- WHAT TO PRODUCE -
Render the lines below as a JSON list of strings, with one string per line and no strings for blank lines. Leave the pictures out of the answer.

- SUPPLIED DATA -
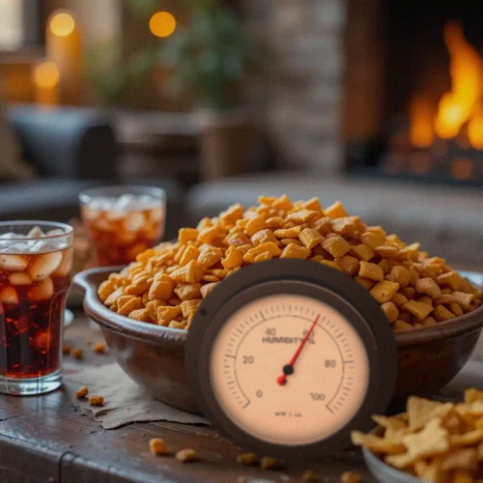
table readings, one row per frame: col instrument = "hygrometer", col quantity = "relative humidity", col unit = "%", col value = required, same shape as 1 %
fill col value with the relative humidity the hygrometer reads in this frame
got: 60 %
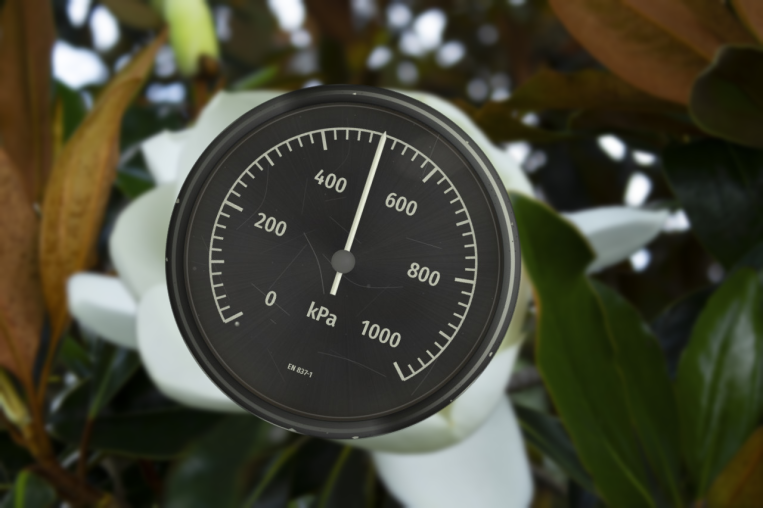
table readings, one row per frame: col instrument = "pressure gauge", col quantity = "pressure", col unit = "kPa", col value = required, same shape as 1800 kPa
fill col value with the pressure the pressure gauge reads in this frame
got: 500 kPa
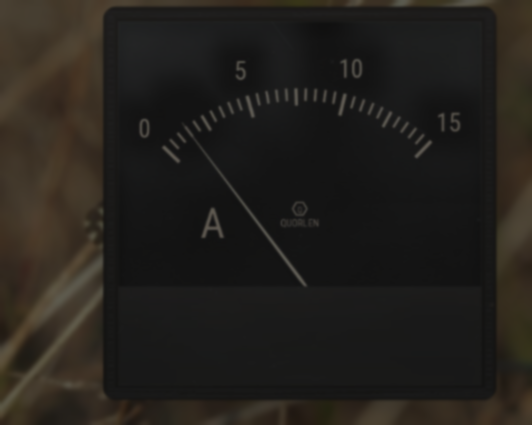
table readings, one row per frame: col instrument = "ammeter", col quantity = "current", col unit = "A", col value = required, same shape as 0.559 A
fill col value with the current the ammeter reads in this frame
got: 1.5 A
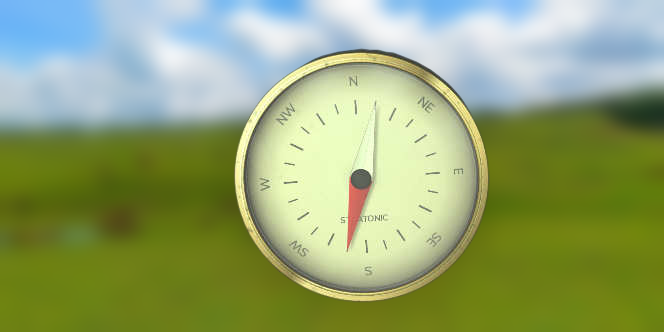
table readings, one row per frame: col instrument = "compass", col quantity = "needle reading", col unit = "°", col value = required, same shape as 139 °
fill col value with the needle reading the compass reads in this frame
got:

- RESULT OF THIS EXERCISE -
[
  "table readings, one row per frame: col instrument = \"hygrometer\", col quantity = \"relative humidity\", col unit = \"%\", col value = required, same shape as 1 %",
  "fill col value with the relative humidity the hygrometer reads in this frame",
  "got: 60 %",
  "table readings, one row per frame: col instrument = \"pressure gauge\", col quantity = \"pressure\", col unit = \"kPa\", col value = required, same shape as 1800 kPa",
  "fill col value with the pressure the pressure gauge reads in this frame",
  "got: 500 kPa",
  "table readings, one row per frame: col instrument = \"ammeter\", col quantity = \"current\", col unit = \"A\", col value = required, same shape as 0.559 A",
  "fill col value with the current the ammeter reads in this frame",
  "got: 1.5 A",
  "table readings, one row per frame: col instrument = \"compass\", col quantity = \"needle reading\", col unit = \"°\", col value = required, same shape as 139 °",
  "fill col value with the needle reading the compass reads in this frame",
  "got:"
]